Both these fibers are separately distributed along the length of the fornix with caudal
fibres being carried on the medial aspect and rostral fibres being more lateral. The
lateral fibres are concerned with interoceptive signals that are involved with learning,
emotional and motivational memory. The medial fibers are mostly involved with exteroceptive
processing that relates to scene learning (recognition of objects within a spatial
context.[[22]] Considering these functional parameters, we assessed the patients postoperatively
for neurocognitive dysfunction through MMSE. None of the patients experienced memory
impairment.
Our study incites the need for further large-scale studies to be conducted to establish
safety and efficacy of image guidance in ETV procedure.
Conclusion
Our study reports no major neurological complications secondary to image-guided ETV.
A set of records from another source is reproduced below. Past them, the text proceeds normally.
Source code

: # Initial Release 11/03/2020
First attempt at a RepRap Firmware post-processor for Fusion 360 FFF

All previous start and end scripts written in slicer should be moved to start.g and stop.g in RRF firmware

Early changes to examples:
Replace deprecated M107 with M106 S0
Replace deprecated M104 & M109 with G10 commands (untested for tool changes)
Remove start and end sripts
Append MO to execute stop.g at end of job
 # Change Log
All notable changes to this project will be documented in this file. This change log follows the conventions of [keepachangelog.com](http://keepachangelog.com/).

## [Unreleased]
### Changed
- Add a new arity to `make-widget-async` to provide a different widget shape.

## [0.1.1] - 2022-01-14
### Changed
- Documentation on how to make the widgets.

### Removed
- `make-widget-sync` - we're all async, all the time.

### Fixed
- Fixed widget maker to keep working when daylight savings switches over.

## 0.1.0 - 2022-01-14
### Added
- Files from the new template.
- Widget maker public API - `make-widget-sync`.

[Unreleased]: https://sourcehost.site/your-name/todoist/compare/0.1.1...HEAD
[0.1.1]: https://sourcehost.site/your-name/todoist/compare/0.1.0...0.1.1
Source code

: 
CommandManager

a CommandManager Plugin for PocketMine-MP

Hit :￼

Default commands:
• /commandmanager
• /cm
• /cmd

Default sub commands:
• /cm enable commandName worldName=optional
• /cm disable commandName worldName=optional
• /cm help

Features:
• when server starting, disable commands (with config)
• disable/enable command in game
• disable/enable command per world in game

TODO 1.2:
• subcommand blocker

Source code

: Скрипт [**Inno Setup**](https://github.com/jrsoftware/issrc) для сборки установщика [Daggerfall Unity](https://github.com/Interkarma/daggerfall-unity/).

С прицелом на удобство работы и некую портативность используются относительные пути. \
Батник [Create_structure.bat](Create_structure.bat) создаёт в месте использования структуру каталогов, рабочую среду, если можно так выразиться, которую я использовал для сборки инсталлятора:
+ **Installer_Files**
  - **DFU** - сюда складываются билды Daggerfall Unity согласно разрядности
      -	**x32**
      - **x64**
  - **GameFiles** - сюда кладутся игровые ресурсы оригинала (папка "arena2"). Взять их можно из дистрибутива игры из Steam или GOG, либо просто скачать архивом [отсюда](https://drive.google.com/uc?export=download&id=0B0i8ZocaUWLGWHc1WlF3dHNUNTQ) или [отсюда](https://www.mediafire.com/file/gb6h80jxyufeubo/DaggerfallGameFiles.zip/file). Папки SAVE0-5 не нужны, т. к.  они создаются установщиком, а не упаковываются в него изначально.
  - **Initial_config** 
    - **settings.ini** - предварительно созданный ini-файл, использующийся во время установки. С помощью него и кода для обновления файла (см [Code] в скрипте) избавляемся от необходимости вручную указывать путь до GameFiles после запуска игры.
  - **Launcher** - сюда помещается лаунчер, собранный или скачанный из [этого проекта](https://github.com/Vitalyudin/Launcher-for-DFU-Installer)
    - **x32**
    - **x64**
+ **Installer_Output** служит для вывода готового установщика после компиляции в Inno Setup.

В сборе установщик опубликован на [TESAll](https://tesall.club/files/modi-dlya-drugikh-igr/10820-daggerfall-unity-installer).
It is thus concluded that the use of image guidance to plan the trajectory for ETV
improves safety and accuracy of the procedure compared to conducting ETV without the
use of image guidance system (IGS). Young neurosurgeons can benefit from this technique
to overcome the learning curve and develop better surgical skills to avoid iatrogenic
complications. We recommend the use of IGS for all cases of ETV, when available.